§ **Saved data entries**:
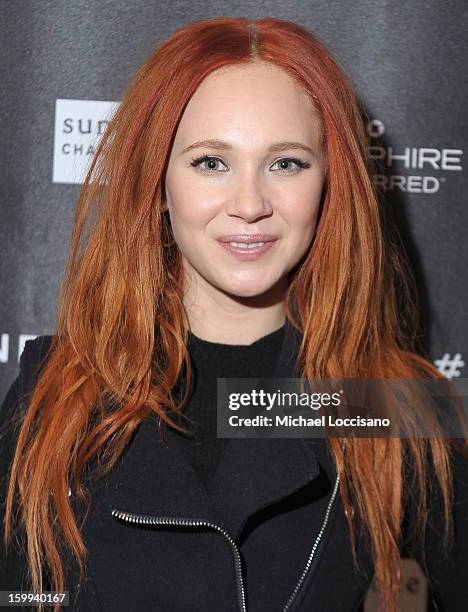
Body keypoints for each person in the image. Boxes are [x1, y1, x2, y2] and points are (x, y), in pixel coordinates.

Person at [0, 16, 466, 612]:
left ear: (330, 184)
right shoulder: (54, 395)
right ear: (158, 183)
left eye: (286, 163)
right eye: (211, 163)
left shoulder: (392, 404)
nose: (249, 205)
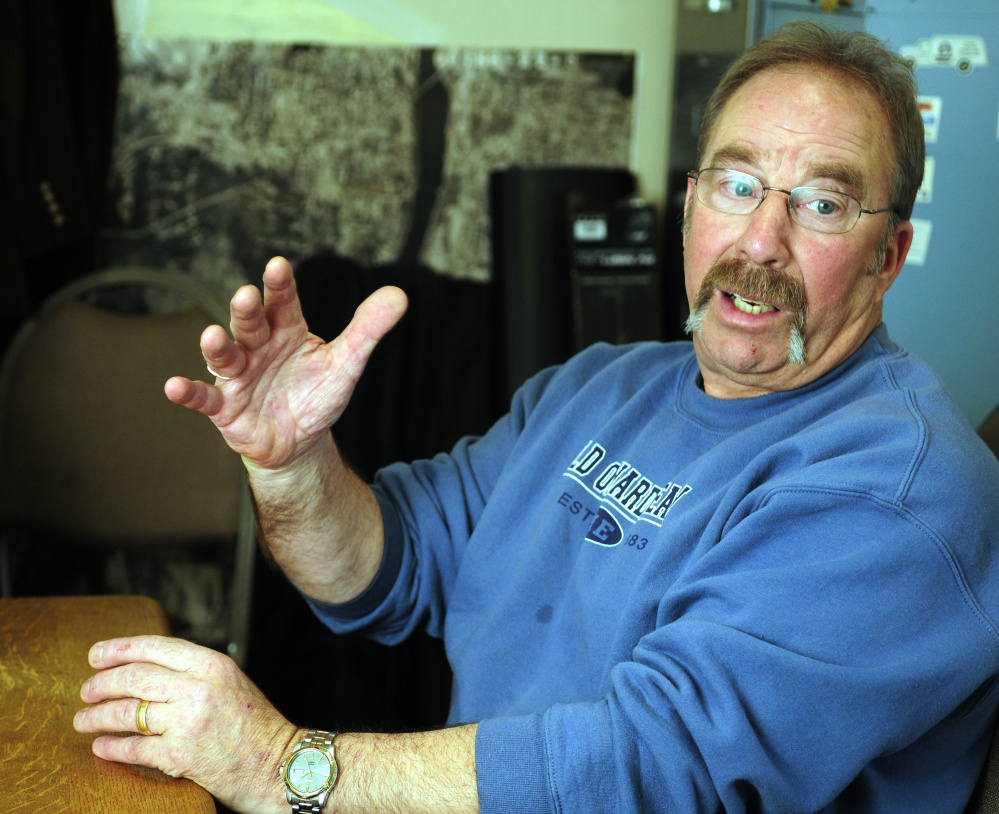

§ **WHAT THE TASK REQUIRES**:
Each line above should be printed again exactly, though the pictures should not be.

§ **THE COMPLETED TASK**:
Body keypoints for each person in the image. Boxes are [x1, y1, x2, y2] and points are (x, y), in pixel coordinates.

Person at [0, 16, 466, 612]:
left ear: (330, 184)
right shoulder: (54, 395)
right ear: (158, 183)
left eye: (286, 163)
right eye: (211, 163)
left shoulder: (392, 404)
nose: (249, 205)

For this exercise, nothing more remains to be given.